Which is all very romantic, but its basis is reality. And it is difficult for old Jack here to review because my cousins were on the island during the war. They took forty years to talk about it, fifty to celebrate survival, and the best part of seventy to let out the anger at Churchill for abandoning them, the occupiers for bludgeoning their lives, murdering their friends and triggering their starvation and, in an energetic balance to the early stories of collaboration, remind a world that had forests to hide in, fewer armaments in their faces, fewer Germans per head, and actual food to eat, that their resistance came with an inevitability of concentration camps or sudden death.

So, if you’ll pardon, my cousins have made the point that these are not our emotions to feel. Rather, it is our history to recognise and learn from. Which made me nervous about Another Mother’s Son, which took advice from those who were there, but is told by people who were not.

The majority of the film – once characters have stopped explaining the occupation to one another – is about Seagrove’s Louisa, her angst and the risks she takes. She runs a shop and has to serve Germans, maintain supplies, serve ‘jerrybags’ (women who took their pleasures with the Germans), and take on Julian Kostov as Feodor or… “Bill”. Hugely dangerous and, to be clear, the occupation went on for years.

Louisa is a good person doing a decent thing, but her family and friends reveal the horror of it all. John Hannah, as Arthur, works in the Post Office and sees the letters betraying people across the island, sent by other islanders from spite and desperation. And two mean looking old sisters frequent her shop… Amanda Abbington, as Louisa’s sister Ivy, gives off worry and emotion where Seagrove is harder to reach. And Ronan Keating (really, the pop person) plays their brother in a similarly detached, nervous way – with a bit of life-saving singing.

Louisa likes the boy she takes in, teaches him bits of English, then gets him working in the shop. There’s a madness in prisons without bars, I don’t doubt, and her confidence leads to the needless drama of taking the boy out and about and – deep breath – interacting with a German officer. Characters warm to one another, Bill gets some flirting in, and the ticking clock of steamed letters keeps going. And then the story pitches into inevitable tragedy with liberation in sight…

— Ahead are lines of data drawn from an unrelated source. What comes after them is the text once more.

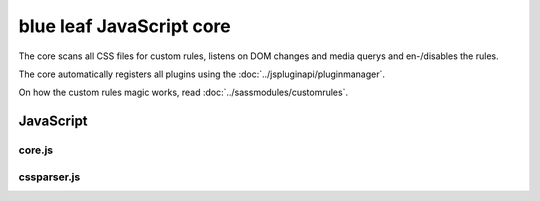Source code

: blue leaf JavaScript core
=========================

The core scans all CSS files for custom rules, listens on DOM changes and media
querys and en-/disables the rules.

The core automatically registers all plugins using the :doc:`../jspluginapi/pluginmanager`.

On how the custom rules magic works, read :doc:`../sassmodules/customrules`.


JavaScript
----------

core.js
*******

.. js:data:: blueleaf.customrules.ruleslist

   A list of defined custom rules.

.. js:data:: blueleaf.customrules.properties

   An associative array of properties:
   ``properties[mediaquery].selectors[selector][i] = {rule: rule, options: options};``

.. js:data:: blueleaf.customrules.enabledProperties

   A map containing information of enabled properties per DOM element:
   ``enabledProperties.get(DOMElement)[i]="mediaquery~selector~i";``

.. js:function:: blueleaf.customrules.addRule(rule,options)

   Registers a new rule.

   :param string rule: Identifier of the rule.

   :param options: An object containing two functions: ``{enable:function(elm,options){...}, disable:function(elm,options){...}}``.
                   The ``enable`` function will be called whenever a rule should be applied to a DOM Element (``elm``) with the given
                   ``options`` (usually defined via SASS). This happens for example if a media query gets true.
                   The same is valid for ``disable``.

.. js:function:: blueleaf.customrules.addProperty(mq,sel,rule,options)

   :param string mq: Media Query.

   :param string sel: Selector.

   :param string rule: Rule identifier.
 
   :param object options: An associative array of options.

.. js:function:: blueleaf.customrules.parseStyleSheet(css)

   A style sheet to be parsed and added to ``ruleslist``.

   :param string css: The stylesheet.

.. js:function:: blueleaf.customrules.enableProperty(elm,mq,sel,index)

   Enables a property.

   :param Element elm: A DOM element.

   :param string mq: Media Query.

   :param string sel: Selector.

   :param string index: Property index.

.. js:function:: blueleaf.customrules.disableProperty(elm,mq,sel,index)

   Disables a property. Parameters are the same as in ``enableProperty``.

.. js:function:: blueleaf.customrules.apply()

   *Deprecated* Re-applys JavaScript-based rules. (If you need to use this, it's a bug.)

.. js:function:: blueleaf.customrules.init()

   Initializes the custom rules. After the init, no more rules or properties can
   be added. blue leaf will handle media querys and DOM changes, the framework 
   should be mostly transparent to the developer.


cssparser.js
************

.. js:class:: CSSParser(css)

   :param string css: A string containing the CSS stylesheets.

.. js:function:: CSSParser.parse()

   Parses the ``CSSParser``s CSS.

   :returns: ``true`` if parsing was successful, otherwise ``false``.

.. js:attribute:: CSSParser.tree

   Contains a tree containing custom rules with their selectors and media querys.
   Only valid if ``CSSParser.parse()`` has returned ``true``.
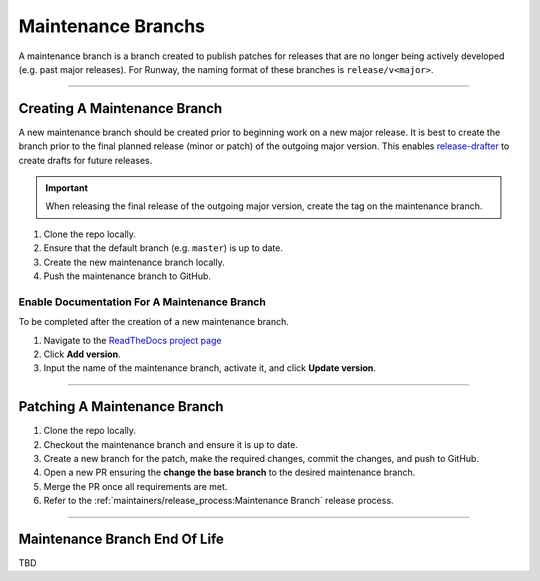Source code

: ===================
Maintenance Branchs
===================

A maintenance branch is a branch created to publish patches for releases that are no longer being actively developed (e.g. past major releases).
For Runway, the naming format of these branches is ``release/v<major>``.

-------------------------------------------------------------------------------


*****************************
Creating A Maintenance Branch
*****************************

A new maintenance branch should be created prior to beginning work on a new major release.
It is best to create the branch prior to the final planned release (minor or patch) of the outgoing major version.
This enables `release-drafter <https://github.com/release-drafter/release-drafter>`__ to create drafts for future releases.

.. important::
  When releasing the final release of the outgoing major version, create the tag on the maintenance branch.

#. Clone the repo locally.
#. Ensure that the default branch (e.g. ``master``) is up to date.
#. Create the new maintenance branch locally.
#. Push the maintenance branch to GitHub.


Enable Documentation For A Maintenance Branch
=============================================

To be completed after the creation of a new maintenance branch.

#. Navigate to the `ReadTheDocs project page <https://app.readthedocs.org/projects/runway/>`__
#. Click **Add version**.
#. Input the name of the maintenance branch, activate it, and click **Update version**.


-------------------------------------------------------------------------------


*****************************
Patching A Maintenance Branch
*****************************

#. Clone the repo locally.
#. Checkout the maintenance branch and ensure it is up to date.
#. Create a new branch for the patch, make the required changes, commit the changes, and push to GitHub.
#. Open a new PR ensuring the **change the base branch** to the desired maintenance branch.
#. Merge the PR once all requirements are met.
#. Refer to the :ref:`maintainers/release_process:Maintenance Branch` release process.


-------------------------------------------------------------------------------


******************************
Maintenance Branch End Of Life
******************************

TBD
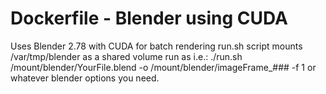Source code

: * Dockerfile - Blender using CUDA
Uses Blender 2.78 with CUDA for batch rendering
run.sh script mounts /var/tmp/blender as a shared volume
run as i.e.: ./run.sh /mount/blender/YourFile.blend -o /mount/blender/imageFrame_### -f 1
or whatever blender options you need.
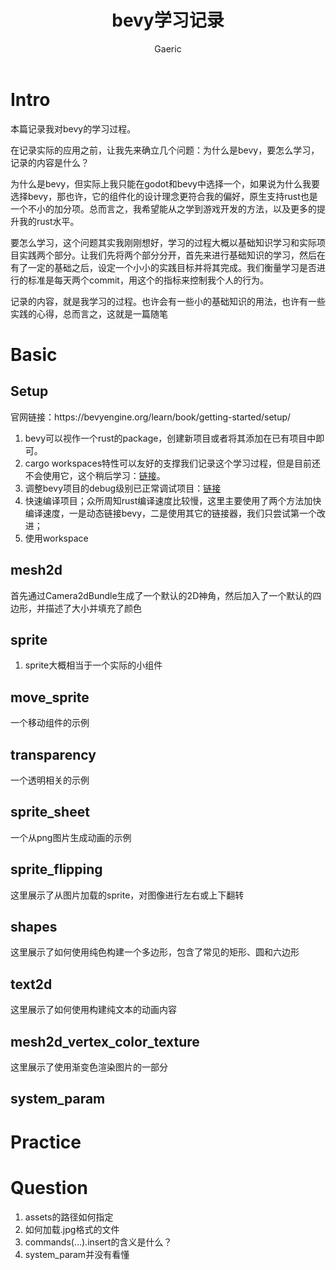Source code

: #+title: bevy学习记录
#+startup: content
#+author: Gaeric
#+HTML_HEAD: <link href="./worg.css" rel="stylesheet" type="text/css">
#+HTML_HEAD: <link href="/static/css/worg.css" rel="stylesheet" type="text/css">
#+OPTIONS: ^:{}
* Intro
  本篇记录我对bevy的学习过程。

  在记录实际的应用之前，让我先来确立几个问题：为什么是bevy，要怎么学习，记录的内容是什么？

  为什么是bevy，但实际上我只能在godot和bevy中选择一个，如果说为什么我要选择bevy，那也许，它的组件化的设计理念更符合我的偏好，原生支持rust也是一个不小的加分项。总而言之，我希望能从之学到游戏开发的方法，以及更多的提升我的rust水平。

  要怎么学习，这个问题其实我刚刚想好，学习的过程大概以基础知识学习和实际项目实践两个部分。让我们先将两个部分分开，首先来进行基础知识的学习，然后在有了一定的基础之后，设定一个小小的实践目标并将其完成。我们衡量学习是否进行的标准是每天两个commit，用这个的指标来控制我个人的行为。

  记录的内容，就是我学习的过程。也许会有一些小的基础知识的用法，也许有一些实践的心得，总而言之，这就是一篇随笔
* Basic
** Setup
   官网链接：https://bevyengine.org/learn/book/getting-started/setup/

   1. bevy可以视作一个rust的package，创建新项目或者将其添加在已有项目中即可。
   2. cargo workspaces特性可以友好的支撑我们记录这个学习过程，但是目前还不会使用它，这个稍后学习：[[https://doc.rust-lang.org/book/ch14-03-cargo-workspaces.html][链接]]。
   3. 调整bevy项目的debug级别已正常调试项目：[[https://bevyengine.org/learn/book/getting-started/setup/#compile-with-performance-optimizations][链接]]
   4. 快速编译项目；众所周知rust编译速度比较慢，这里主要使用了两个方法加快编译速度，一是动态链接bevy，二是使用其它的链接器，我们只尝试第一个改进；
   5. 使用workspace
** mesh2d
   首先通过Camera2dBundle生成了一个默认的2D神角，然后加入了一个默认的四边形，并描述了大小并填充了颜色
** sprite
   1. sprite大概相当于一个实际的小组件
** move_sprite
   一个移动组件的示例
** transparency
   一个透明相关的示例
** sprite_sheet
   一个从png图片生成动画的示例
** sprite_flipping
   这里展示了从图片加载的sprite，对图像进行左右或上下翻转
** shapes
   这里展示了如何使用纯色构建一个多边形，包含了常见的矩形、圆和六边形
** text2d
   这里展示了如何使用构建纯文本的动画内容
** mesh2d_vertex_color_texture
   这里展示了使用渐变色渲染图片的一部分
** system_param
* Practice
* Question
  1. assets的路径如何指定
  2. 如何加载.jpg格式的文件
  3. commands(...).insert的含义是什么？
  4. system_param并没有看懂

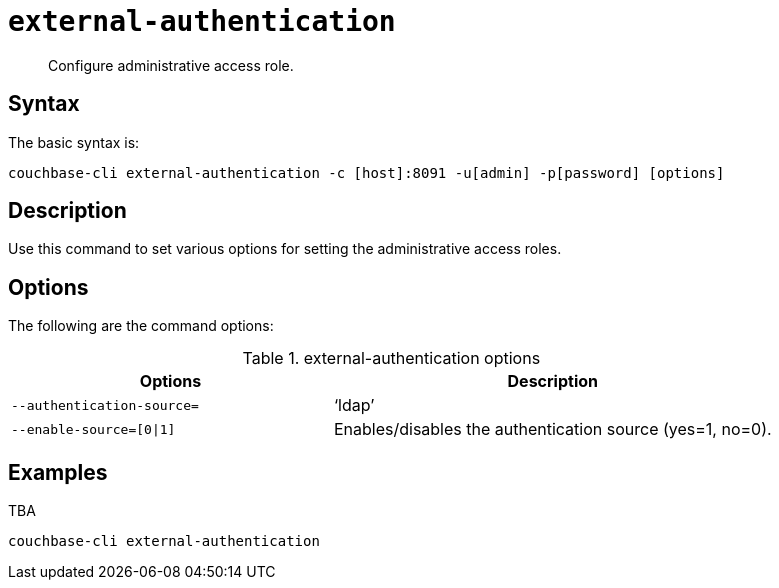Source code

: [#reference_yfp_hh1_hv]
= [.cmd]`external-authentication`

[abstract]
Configure administrative access role.

== Syntax

The basic syntax is:

----
couchbase-cli external-authentication -c [host]:8091 -u[admin] -p[password] [options]
----

== Description

Use this command to set various options for setting the administrative access roles.

== Options

The following are the command options:

.external-authentication options
[cols="100,137"]
|===
| Options | Description

| `--authentication-source=`
| ‘ldap’

| `--enable-source=[0{vbar}1]`
| Enables/disables the authentication source (yes=1, no=0).
|===

== Examples

TBA

----
couchbase-cli external-authentication
----
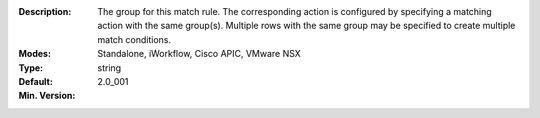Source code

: :Description: The group for this match rule.  The corresponding action is configured by specifying a matching action with the same group(s).  Multiple rows with the same group may be specified to create multiple match conditions.
:Modes: Standalone, iWorkflow, Cisco APIC, VMware NSX
:Type: string
:Default: 
:Min. Version: 2.0_001
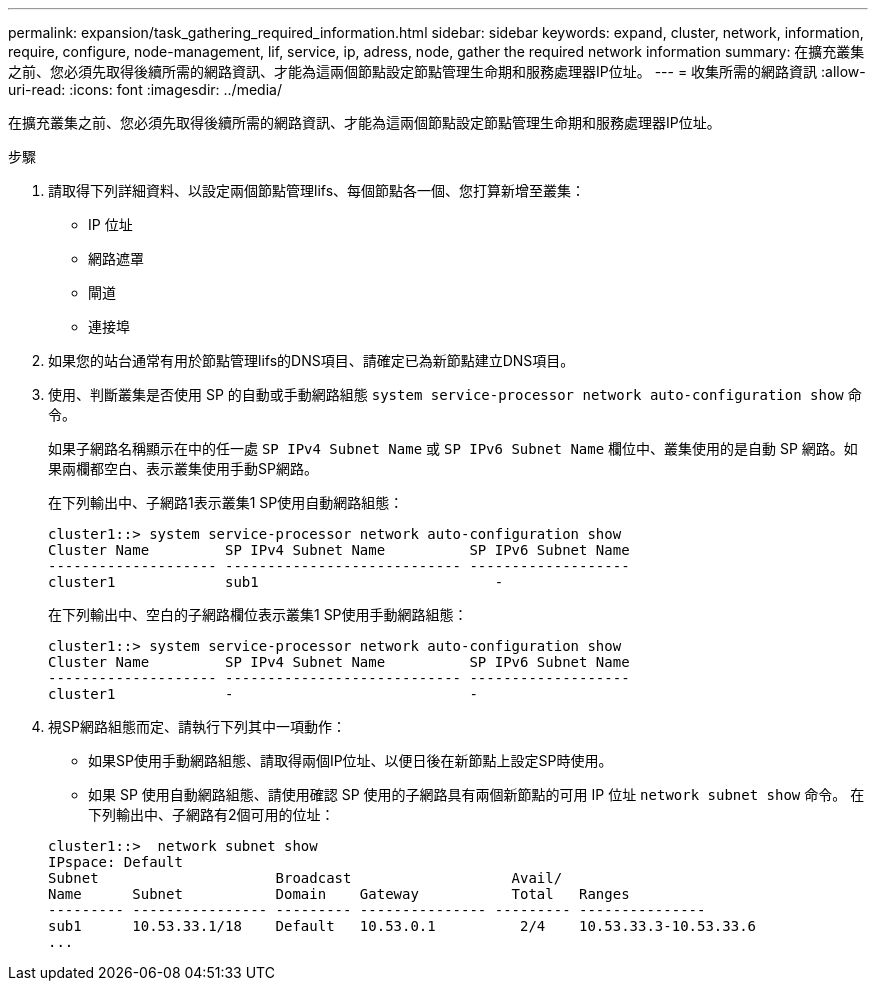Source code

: ---
permalink: expansion/task_gathering_required_information.html 
sidebar: sidebar 
keywords: expand, cluster, network, information, require, configure, node-management, lif, service, ip, adress, node, gather the required network information 
summary: 在擴充叢集之前、您必須先取得後續所需的網路資訊、才能為這兩個節點設定節點管理生命期和服務處理器IP位址。 
---
= 收集所需的網路資訊
:allow-uri-read: 
:icons: font
:imagesdir: ../media/


[role="lead"]
在擴充叢集之前、您必須先取得後續所需的網路資訊、才能為這兩個節點設定節點管理生命期和服務處理器IP位址。

.步驟
. 請取得下列詳細資料、以設定兩個節點管理lifs、每個節點各一個、您打算新增至叢集：
+
** IP 位址
** 網路遮罩
** 閘道
** 連接埠


. 如果您的站台通常有用於節點管理lifs的DNS項目、請確定已為新節點建立DNS項目。
. 使用、判斷叢集是否使用 SP 的自動或手動網路組態 `system service-processor network auto-configuration show` 命令。
+
如果子網路名稱顯示在中的任一處 `SP IPv4 Subnet Name` 或 `SP IPv6 Subnet Name` 欄位中、叢集使用的是自動 SP 網路。如果兩欄都空白、表示叢集使用手動SP網路。

+
在下列輸出中、子網路1表示叢集1 SP使用自動網路組態：

+
[listing]
----
cluster1::> system service-processor network auto-configuration show
Cluster Name         SP IPv4 Subnet Name          SP IPv6 Subnet Name
-------------------- ---------------------------- -------------------
cluster1             sub1                            -
----
+
在下列輸出中、空白的子網路欄位表示叢集1 SP使用手動網路組態：

+
[listing]
----
cluster1::> system service-processor network auto-configuration show
Cluster Name         SP IPv4 Subnet Name          SP IPv6 Subnet Name
-------------------- ---------------------------- -------------------
cluster1             -                            -
----
. 視SP網路組態而定、請執行下列其中一項動作：
+
** 如果SP使用手動網路組態、請取得兩個IP位址、以便日後在新節點上設定SP時使用。
** 如果 SP 使用自動網路組態、請使用確認 SP 使用的子網路具有兩個新節點的可用 IP 位址 `network subnet show` 命令。
在下列輸出中、子網路有2個可用的位址：


+
[listing]
----
cluster1::>  network subnet show
IPspace: Default
Subnet                     Broadcast                   Avail/
Name      Subnet           Domain    Gateway           Total   Ranges
--------- ---------------- --------- --------------- --------- ---------------
sub1      10.53.33.1/18    Default   10.53.0.1          2/4    10.53.33.3-10.53.33.6
...
----

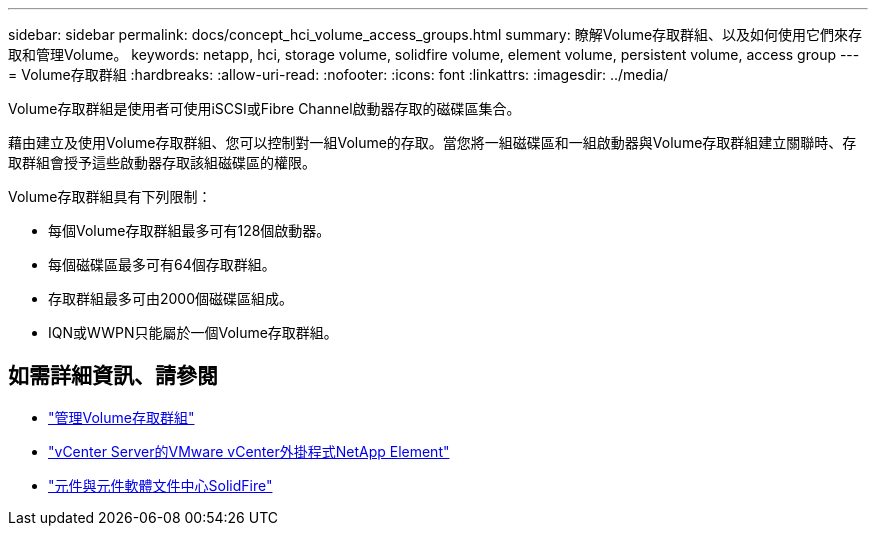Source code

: ---
sidebar: sidebar 
permalink: docs/concept_hci_volume_access_groups.html 
summary: 瞭解Volume存取群組、以及如何使用它們來存取和管理Volume。 
keywords: netapp, hci, storage volume, solidfire volume, element volume, persistent volume, access group 
---
= Volume存取群組
:hardbreaks:
:allow-uri-read: 
:nofooter: 
:icons: font
:linkattrs: 
:imagesdir: ../media/


[role="lead"]
Volume存取群組是使用者可使用iSCSI或Fibre Channel啟動器存取的磁碟區集合。

藉由建立及使用Volume存取群組、您可以控制對一組Volume的存取。當您將一組磁碟區和一組啟動器與Volume存取群組建立關聯時、存取群組會授予這些啟動器存取該組磁碟區的權限。

Volume存取群組具有下列限制：

* 每個Volume存取群組最多可有128個啟動器。
* 每個磁碟區最多可有64個存取群組。
* 存取群組最多可由2000個磁碟區組成。
* IQN或WWPN只能屬於一個Volume存取群組。




== 如需詳細資訊、請參閱

* link:task_hcc_manage_vol_access_groups.html["管理Volume存取群組"^]
* https://docs.netapp.com/us-en/vcp/index.html["vCenter Server的VMware vCenter外掛程式NetApp Element"^]
* http://docs.netapp.com/sfe-122/index.jsp["元件與元件軟體文件中心SolidFire"^]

My cousins knew of the family, Jenny Lecoat, the writer, is directly related, so old Jack here is wary of commenting on some of Louisa’s decisions as presented here. For me, I have watched that generation – my fellows – grow into owning the story. Another Mother’s Son, whilst true, may be a little too true, for that madness puts everything at risk and costs the characters – these real people – a hell of a lot.

So. Difficult, educational, worrying, emotional, pointed, and, alas, not peopled with the most accessible of acting, Another Mother’s Son is a film to watch with an observer’s eye. You are learning history, not feeling the feelings to which only those who were there are entitled.

One last thought, for those reflecting on the mid-life powers of parenthood, mother-love is a thing that can get you killed.